A number of studies have shown that apoptosis in cardiomyocytes contributes to the progression of heart failure after MI (22), and chronic cardiac remodeling with chamber dilation and impaired systolic function is associated with increased myocyte apoptosis in the infarct border zone after MI (34). In this study, we observed a significant increase in Bcl-2-to-Bax ratio in the sildenafil-treated hearts compared with the saline-treated hearts, which indicates the antiapoptotic capacity of sildenafil after coronary artery occlusion (Fig. 6). Furthermore, the extent of apoptosis was significantly lower in the hearts from sildenafil-treated mice compared with the saline controls at 7 and 28 days post-MI. These results are consistent with the limitation of necrosis and apoptosis in the adult cardiomyocytes subjected to simulated ischemia and reoxygenation (9) and doxorubicin-induced cardiotoxicity in mice (12). We assessed infarct size at 24 h when cell viability (from necrosis) is best demonstrated by TTC staining and apoptosis at 7 and 28 days when apoptosis represents the prevalent modality of cell death (2). However, making distinctions between the effects of sildenafil on necrosis and apoptosis separately may be difficult because the terminal events in necrosis and apoptosis are significantly different. The initial events may be indistinguishable, and necrosis may occur in cells already committed to apoptosis (secondary necrosis) (1).

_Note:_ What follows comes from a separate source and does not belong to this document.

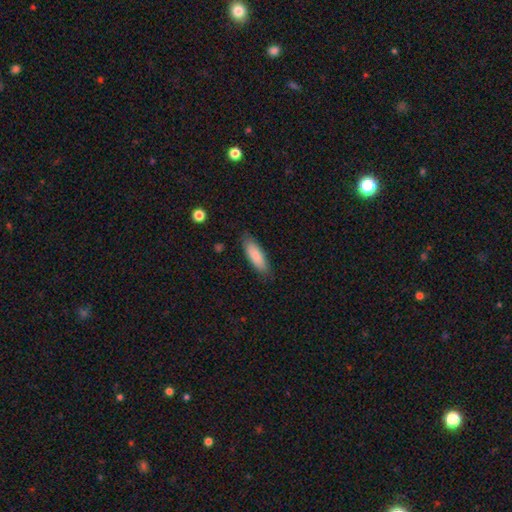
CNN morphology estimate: Smooth or featured? Predicted: smooth (p=0.85). How rounded? Predicted: in between (p=0.56). Merging? Predicted: none (p=0.82).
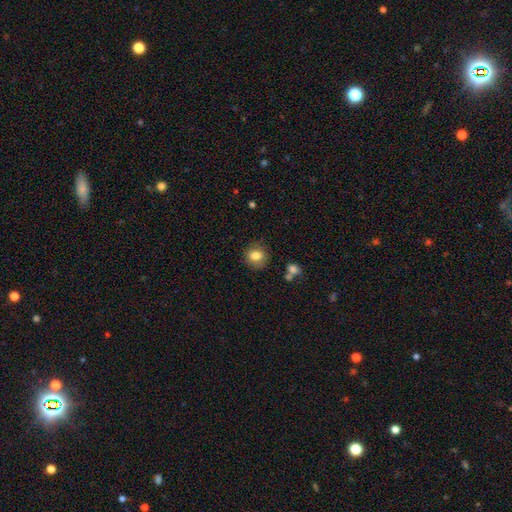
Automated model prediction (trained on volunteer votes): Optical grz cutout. It shows a smooth galaxy with no disk features (82%) that is round (73%). Merging: none (82%).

To explain how sildenafil is causing protection against necrosis or apoptosis in the ischemic zone, we speculate that the upregulation of eNOS and iNOS after sildenafil treatment (9, 33) would induce NO generation in the adjacent nonischemic tissue, which would diffuse into the ischemic region and preserve cardiomyocytes possibly through the opening of mitoKATP channels and preventing Ca2+ overload. A similar conclusion was drawn by Li et al. (20) where iNOS gene transfer reduced infarct size by an average of 67% despite the fact that only 18% of the risk region exhibited transgene expression. In the current study, for the first time, we have shown that the sildenafil reduced infarct size 24 h after permanent coronary artery occlusion. Our results demonstrate complete blockade of the infarct-sparing effect of sildenafil with L-NAME, thereby supporting the notion that NO plays an important role in protection of the heart (Table 2). Previous studies in the nonischemic hearts also showed that levels of iNOS/eNOS transcripts increased transiently, peaking at 45 min (eNOS) and 2 h (iNOS) after sildenafil treatment, and returned to baseline levels several hours later (33). In addition, a significant increase in protein of these enzymes was detected 24 h after sildenafil treatment. The present data further suggest that sildenafil-induced increase in NO is involved in infarct size reduction after 24 h, even in a model of permanent LAD occlusion (Fig. 3). Decreasing oxygen demand is another possible mechanism for reducing infarct size after permanent LAD occlusion. In fact, it has been reported that sildenafil does increase oxygen uptake in heart failure patients and hence decreases myocardial oxygen demand (13, 19). Since sildenafil treated-mice demonstrated higher levels of both eNOS and iNOS, the potential role of NO in decreasing oxygen demand in this model cannot be ruled out. In support of this notion, it has been shown eNOS-derived NO markedly suppresses in vivo oxygen consumption in the postischemic heart through modulation of mitochondrial respiration based on alterations in enzyme activity and mRNA expression of NADH dehydrogenase and cytochrome c oxidase (46).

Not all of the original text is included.